Olimareña.
Elsa había trabajado duro para tener su casa propia; puso ladrillo sobre ladrillo y los unió con mezcla. Cada viernes, después de terminar de trabajar en Montevideo en una casa de familia, se tomaba el ómnibus a General Enrique Martínez, más conocido como “La Charqueada”, y el fin de semana cargaba baldes y ayudaba a levantar paredes. Los lunes llegaba a la capital agotada, pero Elsa era una mujer fuerte y sabía que el esfuerzo no había sido en vano. Al verla, nadie podría imaginar que ella, tan menudita, tenía tanta fuerza y coraje. Es que le quería dar a los hijos una casa, pero una casa de ellos. Por eso era parte de una cooperativa de ayuda mutua del Plan Nacional de Vivienda.
Elsa no había tenido suerte en el amor, tenía dos hijos pero estaba sola; sendos padres se habían evaporado como los granos de arena en el desierto. No había tenido suerte en el amor, pero tenía su casa propia.
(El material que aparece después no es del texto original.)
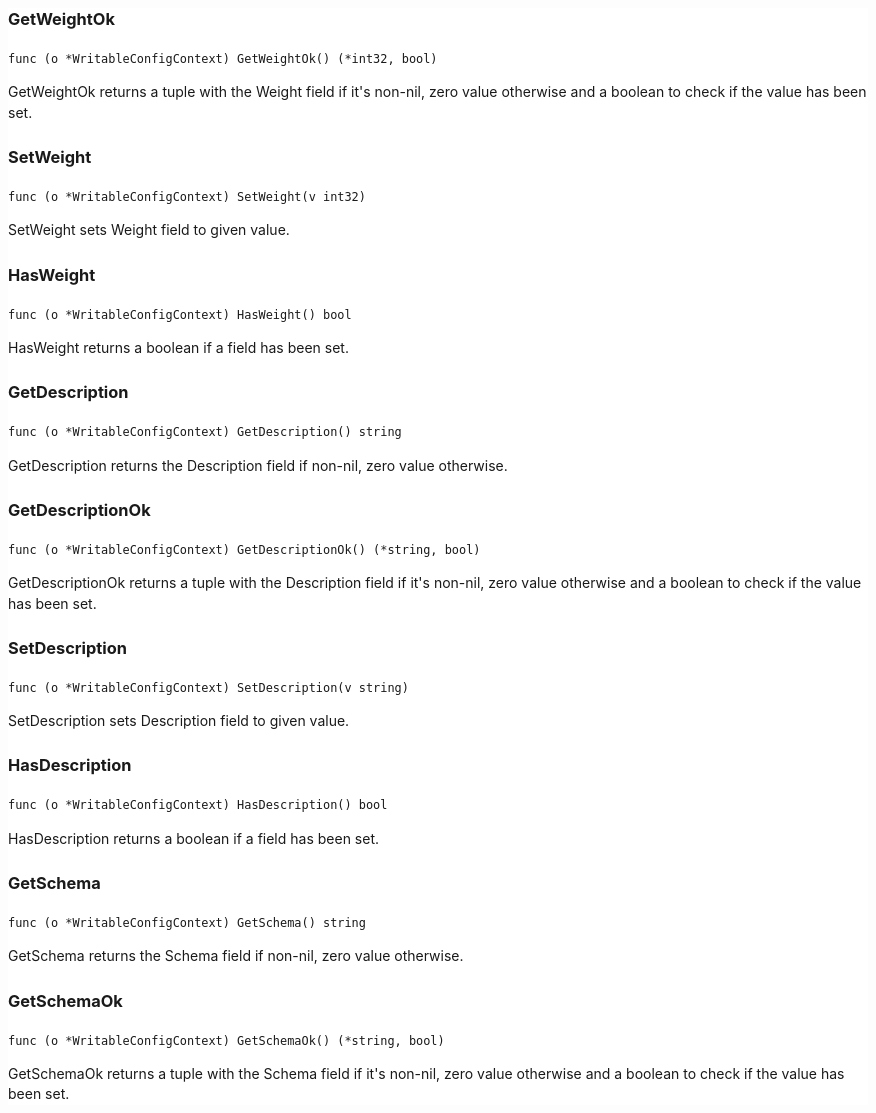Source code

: ### GetWeightOk

`func (o *WritableConfigContext) GetWeightOk() (*int32, bool)`

GetWeightOk returns a tuple with the Weight field if it's non-nil, zero value otherwise
and a boolean to check if the value has been set.

### SetWeight

`func (o *WritableConfigContext) SetWeight(v int32)`

SetWeight sets Weight field to given value.

### HasWeight

`func (o *WritableConfigContext) HasWeight() bool`

HasWeight returns a boolean if a field has been set.

### GetDescription

`func (o *WritableConfigContext) GetDescription() string`

GetDescription returns the Description field if non-nil, zero value otherwise.

### GetDescriptionOk

`func (o *WritableConfigContext) GetDescriptionOk() (*string, bool)`

GetDescriptionOk returns a tuple with the Description field if it's non-nil, zero value otherwise
and a boolean to check if the value has been set.

### SetDescription

`func (o *WritableConfigContext) SetDescription(v string)`

SetDescription sets Description field to given value.

### HasDescription

`func (o *WritableConfigContext) HasDescription() bool`

HasDescription returns a boolean if a field has been set.

### GetSchema

`func (o *WritableConfigContext) GetSchema() string`

GetSchema returns the Schema field if non-nil, zero value otherwise.

### GetSchemaOk

`func (o *WritableConfigContext) GetSchemaOk() (*string, bool)`

GetSchemaOk returns a tuple with the Schema field if it's non-nil, zero value otherwise
and a boolean to check if the value has been set.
Había dejado de trabajar en la capital, para criar a la hija chica. El grande ya era un hombre hecho y derecho, con familia constituida.
…
—Tenés una llamada —me dijo un día el adscripto después de entrar al salón, una soleada tarde de invierno en la mitad de mi clase de lógica. Me pareció raro que me llamaran a la Escuela: —¿Querés acompañarme a llevar a Willy y Muñeca a La Charqueada? —me dijo mi marido —Muñeca perdió al bebé y tuvo que venir a atenderse aquí en Montevideo —Claro —dije.
Era invierno y había sol, yo estaba en el asiento del acompañante y atrás iban Muñeca y Willy. No podía dejar de pensar en ella, había tenido que parir a un bebé muerto con un embarazo de ocho meses, tenía todavía su panza y seguramente todos los dolores de una parturienta, pero no había bebé. No tenía ninguna palabra para decirle, así que hice silencio durante las cinco horas que duró el viaje. Cuando llegamos a Charqueada, era noche cerrada. Yo no sabía que decirle a Elsa, que a pesar de la desgracia, estaba como siempre, fuerte y entera. También nos esperaba Kitty, la hermana de Willy. —¡Gracias por traerlos! —dijo Elsa, emocionada, y yo pensé que era lo mínimo que podíamos hacer ante la magnitud de lo que había pasado. Elsa vivía con Kitty en una casita en cruce de calles, y al lado, vivían Muñeca y Willy. No nos quería dejar ir sin ofrecernos algo de tomar, y también nos mostró la casa, tenía un estar y dos dormitorios, en el de Kitty había un órgano electrónico apoyado en un escritorio. — Lo toca después que termina de estudiar para el liceo — me dijo Elsa. Pude abstraerme por un instante: el silencio del pueblo, la naturaleza y el cielo estrellado me hicieron pensar en que debíamos volver en otra circunstancia más agraciada.
Dos años más tarde, Elsa nos invitó a pasar la semana de Turismo en Charqueada. Nuestra hija tenía tres años y jugó en la plaza del pueblo, se hamacaba sobre un neumático y se hizo amiga de un gato. Por las noches íbamos al Festival a Orillas del Olimar a oír las guitarras iluminadas por la luz de los fogones y las estrellas. Todos los días, por la callecita de tierra, pasaba un nene de no más de seis años. — Es Eduardo… — nos dijo Elsa. Eduardo usaba unos championes que se le descolgaban de los pies. — Vive solito, aquí a la vuelta de la esquina, no tiene padres, los championes se los dio una vecina, pero se los dio sin cordones…
Kitty tuvo que venir a Montevideo para entrar a la facultad de Veterinaria. Vivía en una pensión con otras muchachas del interior y trabajaba en el market de una estación de servicio en el turno de la noche, para poder costear la estadía en la capital.
Lo último que supe fue que Kitty no pudo seguir la facultad. A Elsa no volví a verla, supongo que si voy a La Charqueada la voy a encontrar, en la casita de la esquina.